Dieses Rezept ist als Schaugericht hervorragend geeignet. Die aufwendige Färbung, Formgebung und Dekoration mit Gold- oder Silbermandeln (alternativ Konfekt) machen es zu einem Blickfang. Die Mandelpaste kann am Vortag vorbereitet werden, die Endmontage und Dekoration erfolgen dann feuerlos vor Publikum im Lager.
Dieses Rezept stammt aus dem ‚Mondseer Kochbuch‘, einer umfangreichen deutschsprachigen Rezeptsammlung aus der zweiten Hälfte des 15. Jahrhunderts. Der Name ist ein moderner Bibliotheks- und Editionsname; das Buch entstand im bairisch-österreichischen Raum und spiegelt die gehobene Küche dieser Zeit wider.
gemueß = Mus/Paste; das Bestimmungswort schefczelten ist ein Hapax (nur hier belegt) und bleibt ungeklärt, gehört aber ins Wortfeld zelten (flacher Kuchen/Fladen, vgl. phanczelten, bimezelten, leczelten).
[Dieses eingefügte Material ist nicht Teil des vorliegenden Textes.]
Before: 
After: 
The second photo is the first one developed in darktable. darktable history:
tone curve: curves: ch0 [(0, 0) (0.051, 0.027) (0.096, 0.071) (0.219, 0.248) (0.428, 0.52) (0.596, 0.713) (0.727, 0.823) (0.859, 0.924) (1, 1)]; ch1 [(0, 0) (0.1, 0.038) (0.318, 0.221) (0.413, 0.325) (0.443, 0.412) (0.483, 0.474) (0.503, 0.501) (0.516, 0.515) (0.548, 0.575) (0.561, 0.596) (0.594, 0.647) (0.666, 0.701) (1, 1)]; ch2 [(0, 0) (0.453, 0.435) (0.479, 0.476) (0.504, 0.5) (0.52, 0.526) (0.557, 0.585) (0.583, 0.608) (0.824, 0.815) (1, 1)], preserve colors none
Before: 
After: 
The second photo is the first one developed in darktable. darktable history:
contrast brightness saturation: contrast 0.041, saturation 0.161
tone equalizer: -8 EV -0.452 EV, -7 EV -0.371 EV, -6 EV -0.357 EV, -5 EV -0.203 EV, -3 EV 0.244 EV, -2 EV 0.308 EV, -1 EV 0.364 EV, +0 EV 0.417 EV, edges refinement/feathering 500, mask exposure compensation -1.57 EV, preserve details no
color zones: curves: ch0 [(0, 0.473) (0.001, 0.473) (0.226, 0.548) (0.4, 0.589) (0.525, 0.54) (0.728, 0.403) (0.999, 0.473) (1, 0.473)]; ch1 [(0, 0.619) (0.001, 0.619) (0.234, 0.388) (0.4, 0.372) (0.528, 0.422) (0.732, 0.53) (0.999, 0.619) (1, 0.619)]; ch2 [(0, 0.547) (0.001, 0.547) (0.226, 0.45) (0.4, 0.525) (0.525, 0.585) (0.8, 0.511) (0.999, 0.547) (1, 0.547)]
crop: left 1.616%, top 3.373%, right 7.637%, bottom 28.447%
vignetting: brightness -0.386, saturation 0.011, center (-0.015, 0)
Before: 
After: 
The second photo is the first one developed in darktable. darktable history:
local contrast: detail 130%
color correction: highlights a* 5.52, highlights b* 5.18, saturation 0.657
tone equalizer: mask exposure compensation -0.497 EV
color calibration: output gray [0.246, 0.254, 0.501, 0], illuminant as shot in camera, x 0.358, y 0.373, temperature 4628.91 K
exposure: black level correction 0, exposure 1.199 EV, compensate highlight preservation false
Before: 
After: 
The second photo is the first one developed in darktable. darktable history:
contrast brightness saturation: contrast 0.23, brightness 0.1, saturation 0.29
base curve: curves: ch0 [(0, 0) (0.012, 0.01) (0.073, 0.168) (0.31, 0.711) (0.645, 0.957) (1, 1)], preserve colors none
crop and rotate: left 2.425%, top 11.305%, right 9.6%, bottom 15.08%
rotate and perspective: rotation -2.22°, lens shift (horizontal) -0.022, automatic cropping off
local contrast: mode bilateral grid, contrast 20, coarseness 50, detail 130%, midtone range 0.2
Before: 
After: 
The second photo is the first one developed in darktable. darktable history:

Passt zur langgestreckten, flachen Anrichtform (langklat).
Mandel-Ziger: ein milchfreier Frischkäse-Ersatz aus gemahlenen Mandeln für die Fastenzeit. ziger (Molken-/Frischkäse) ist im MHD-Korpus als Lebensmittel belegt und bis heute als alpines/schweizerisches Ziger/Zieger lebendig. Die feste, süße Mandelmasse ist praktisch identisch mit frühem Marzipan.
Die Füllung wird zubereitet wie beim Mandel-Igel (mon-038 im selben Buch, vgl. mha-006): eine süße, mit Zucker abgeschmeckte Mandelmasse. Der Verweis ist also süß und mandelbasiert - keine Fleischfüllung.
‚Würze gut ab‘ - gburcz zeigt den mittelbairischen b-Anlaut für würzen/gewürz (b für w). Gemeint ist eine kräftige Würzung, die die Füllung dunkel färbt (das swarcz des Textes).
‚Färbe ... ab‘ - verb mit mittelbairischem b-Anlaut für ferb/färb (b für f).
Zimtrinde.
Lang und flach. Beschreibt die Form, in der das Mus streifenweise auf der Schüssel angerichtet wird.
Mit Blattgold bzw. Blattsilber überzogene Mandeln - geschmacksneutraler Luxus-Dekor als Statuszeichen der höfisch-bürgerlichen Schauküche; als günstigere Alternative nennt das Rezept rot-weißes Konfekt.
Konfektstücke, hier farbig (rot und weiß), als günstigere Alternative zu Gold und Silber.
Mediävistische Texte sind oft mehrdeutig. Hier die Stellen, an denen wir uns für eine Lesart entscheiden mussten - mit den plausiblen Alternativen.
schefczelten gemueß
Gewählte Lesart: ‚Mandelmus-Fladen‘. zelten (Fladen/Kuchen) und gemueß (Mus/Püree) deuten auf eine geformte, flach angerichtete Speise hin; schefczelten selbst bleibt ein ungeklärtes Hapax.
fuell
Gewählte Lesart: Süße, gezuckerte Mandelpaste wie beim Mandel-Igel (mon-038), klein gehackt und kräftig gewürzt.
Andere mögliche Lesart:
swarcz
Gewählte Lesart: ‚swarcz‘ bezeichnet die Füllung, die durch die kräftige Würzung dunkel geworden ist - der Text zählt drei gefärbte Mandel-Teile plus diese dunkle Füllung.